Page extract Block Start
Git is a distributed version control tool, so centralising files to lock them is against its devlopment philosphy, so its not possible.

However, there are ways by which we can achieve the same result.

one is using git-lfs that is used for large file system. But this require you to migrate the git repo, installing git-lfs alters git repo, and uninstalling require you to migrate again to git repo. As stated in its document. This is already explained more clearly in other answers.

Other solution is to use git in some way to achiveve the same result. like using git pull's upload-pack to trigger command on server that will invoke some command(manually written) on server that will handle file locking in some way. and put (pre|post)-recieve hooks to disallow changes if pushed by someone other then who locked it initially. you can also alter git-upload-pack command to trigger warning if some files are locked, at the time ot pull requests, or repo update, if you want, but i don't recomment that, as that will make git update/upgrade difficult. check out this git repo of mine here i achieve the same using git-pull's upload-pack.
Page extract Block End
Data provided Block Start
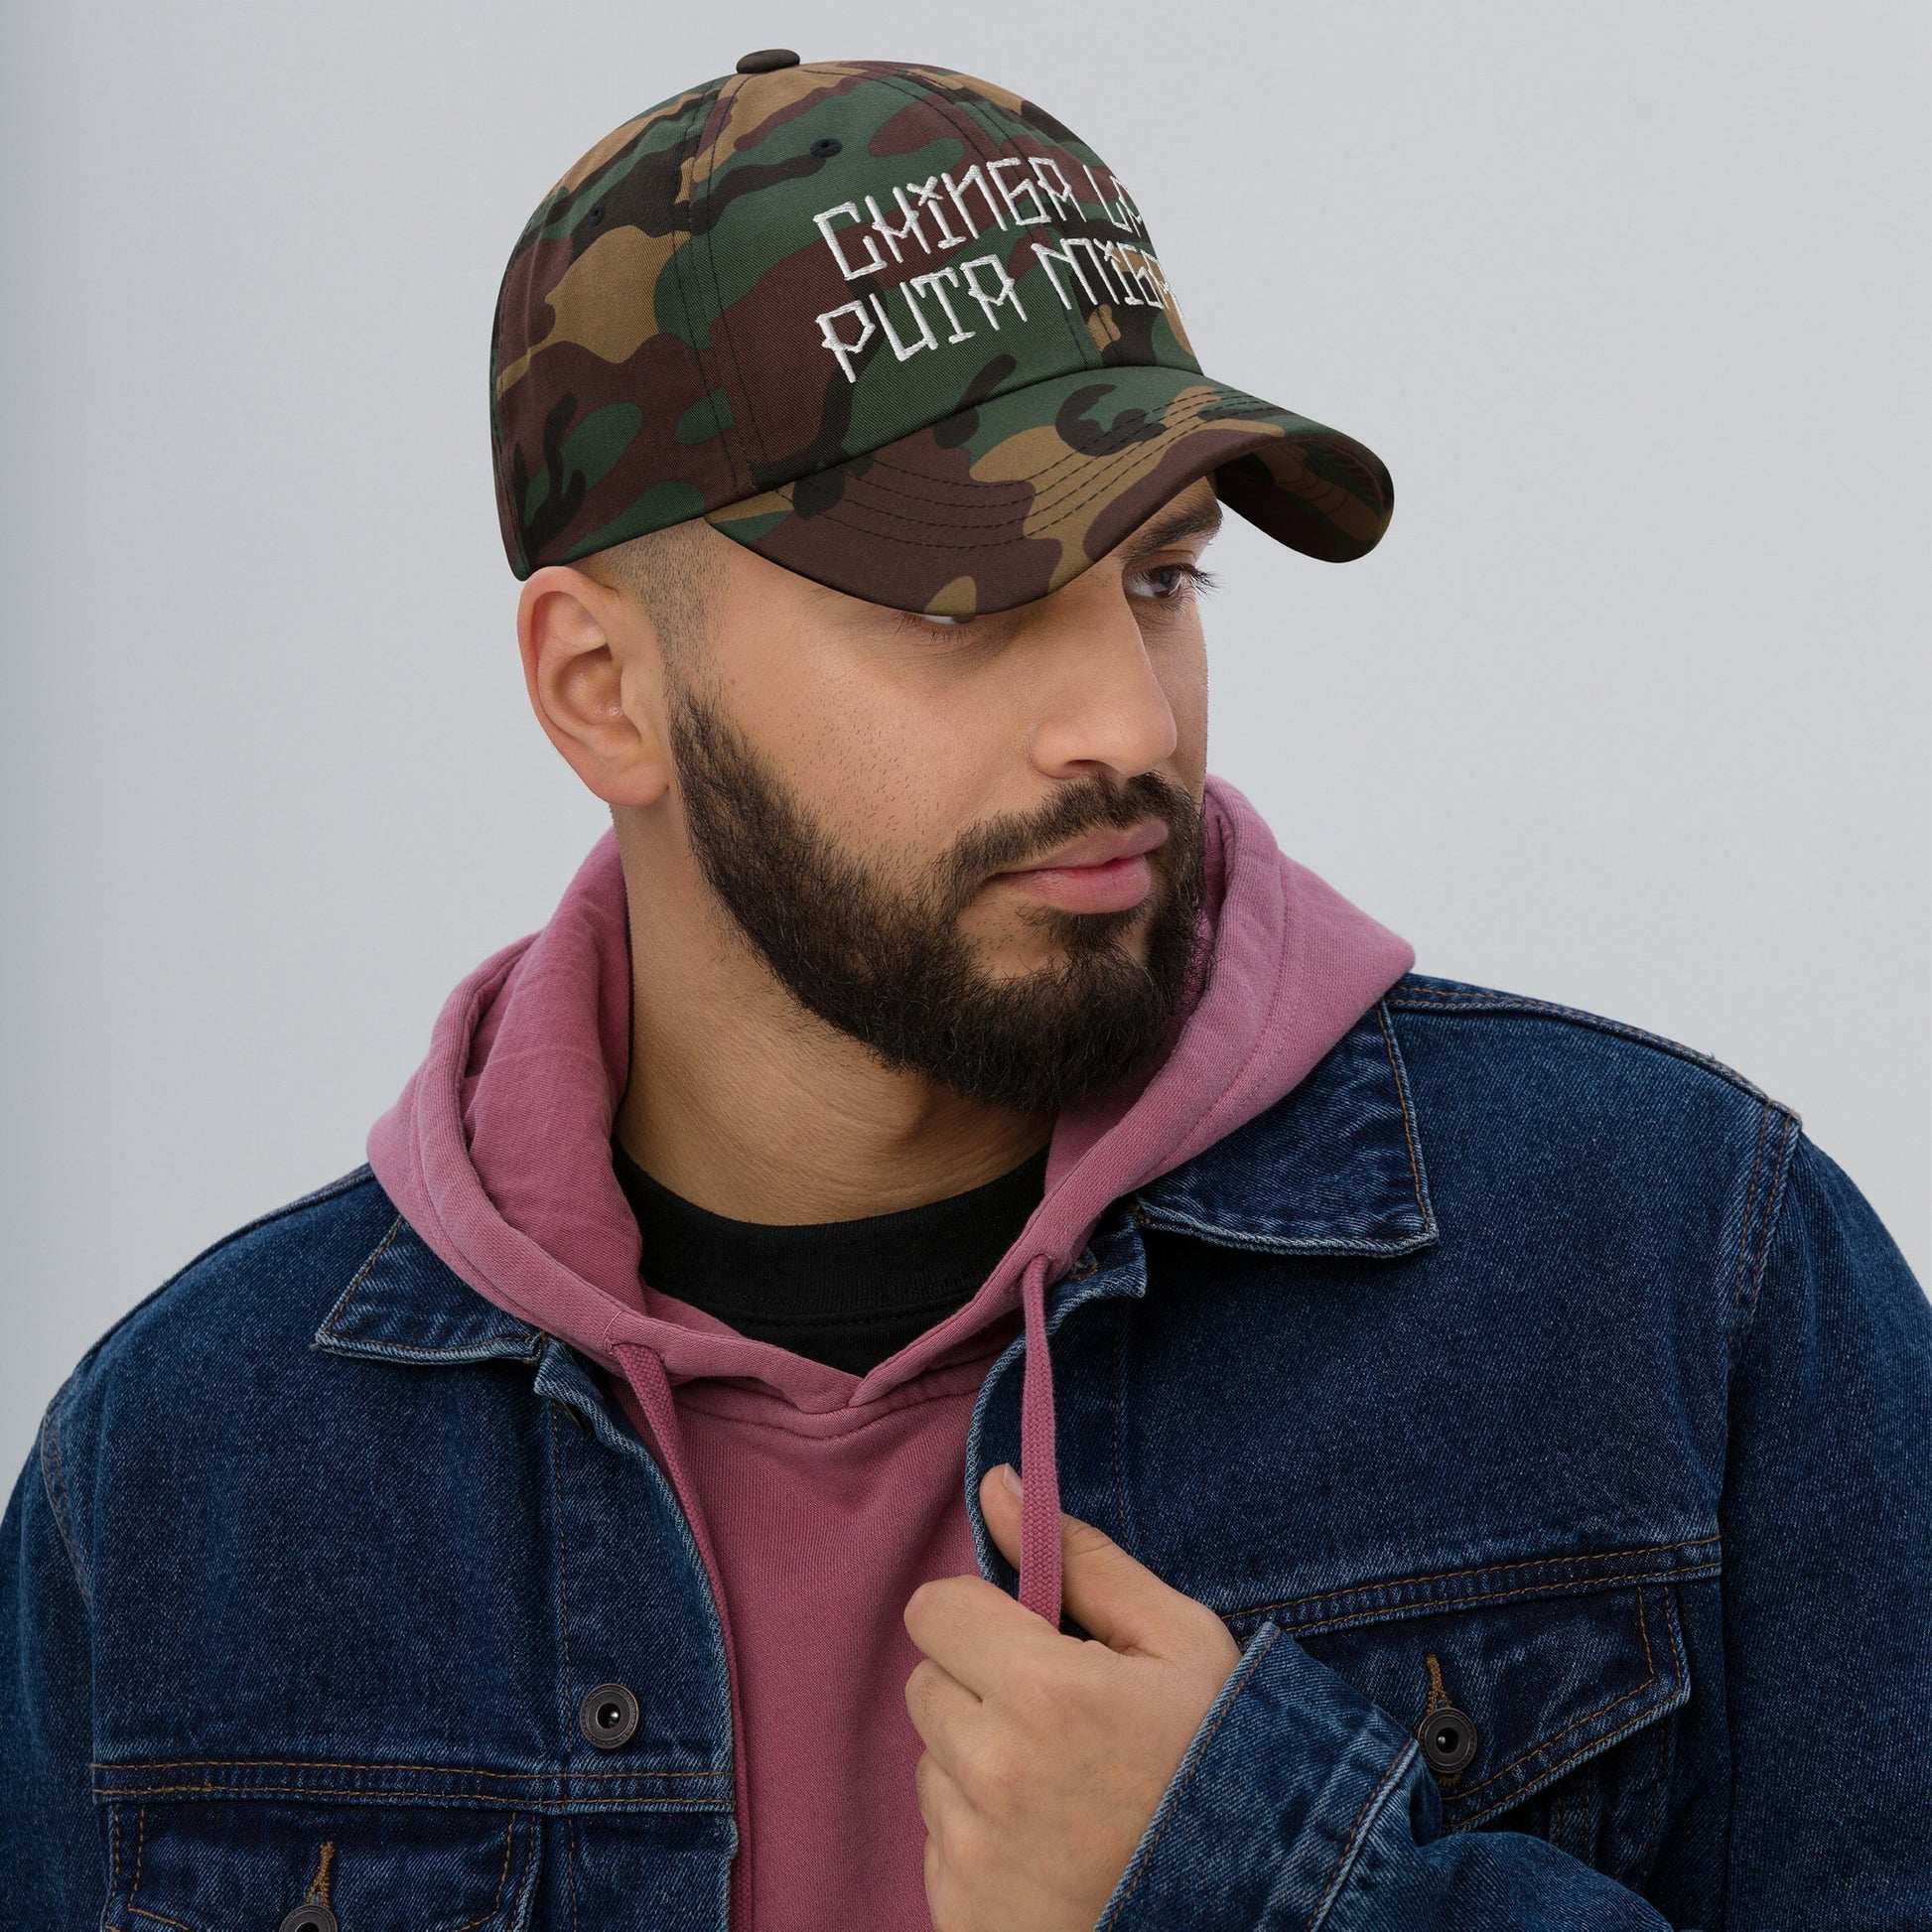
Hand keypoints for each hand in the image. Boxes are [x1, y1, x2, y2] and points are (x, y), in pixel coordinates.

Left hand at [903, 1463, 1241, 1931]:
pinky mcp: (960, 1917)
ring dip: (978, 1765)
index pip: (933, 1611)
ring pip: (931, 1765)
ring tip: (1065, 1791)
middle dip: (980, 1688)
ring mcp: (972, 1857)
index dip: (980, 1616)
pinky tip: (1052, 1847)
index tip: (1028, 1641)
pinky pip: (938, 1845)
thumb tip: (1001, 1486)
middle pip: (927, 1685)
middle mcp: (993, 1774)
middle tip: (1059, 1722)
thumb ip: (1080, 1558)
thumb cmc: (1222, 1764)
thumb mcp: (1181, 1642)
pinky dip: (981, 1839)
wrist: (1255, 1908)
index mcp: (1044, 1691)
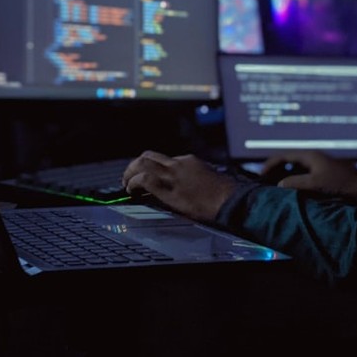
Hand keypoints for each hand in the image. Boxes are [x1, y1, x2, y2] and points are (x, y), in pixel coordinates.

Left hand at [122, 151, 240, 222]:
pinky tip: (131, 191)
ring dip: (130, 173)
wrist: (230, 200)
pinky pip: (145, 180)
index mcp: (188, 161)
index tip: (145, 177)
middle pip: (148, 156)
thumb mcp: (208, 177)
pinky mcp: (170, 191)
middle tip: (128, 177)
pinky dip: (134, 184)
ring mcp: (174, 176)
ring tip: (126, 184)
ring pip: (143, 164)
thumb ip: (193, 177)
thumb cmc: (224, 194)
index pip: (162, 159)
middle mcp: (179, 164)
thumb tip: (184, 184)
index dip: (149, 168)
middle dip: (134, 165)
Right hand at [260, 150, 356, 202]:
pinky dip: (292, 180)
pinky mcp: (322, 174)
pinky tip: (290, 190)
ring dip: (283, 175)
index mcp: (309, 155)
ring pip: (294, 168)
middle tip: (263, 180)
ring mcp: (317, 165)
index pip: (283, 155)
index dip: (269, 164)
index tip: (259, 174)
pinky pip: (302, 174)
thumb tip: (278, 184)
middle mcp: (312, 157)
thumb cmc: (340, 183)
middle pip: (287, 160)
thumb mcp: (315, 183)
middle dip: (274, 169)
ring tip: (273, 186)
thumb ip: (295, 182)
Data provided Block End
* _Work instructions_:
1 - According to the git file-locking text, what drawbacks come with using git-lfs? List each one.
2 - In the git file-locking text, why does the writer advise against altering the git-upload-pack command to warn about locked files?
The rows have no connection to the git file-locking text.

* _Written responses_:
1 -
- It requires you to migrate the git repo.
- Installing git-lfs alters the git repo.
- Uninstalling it requires you to migrate the git repo again.

2 - Doing so would make git updates and upgrades difficult.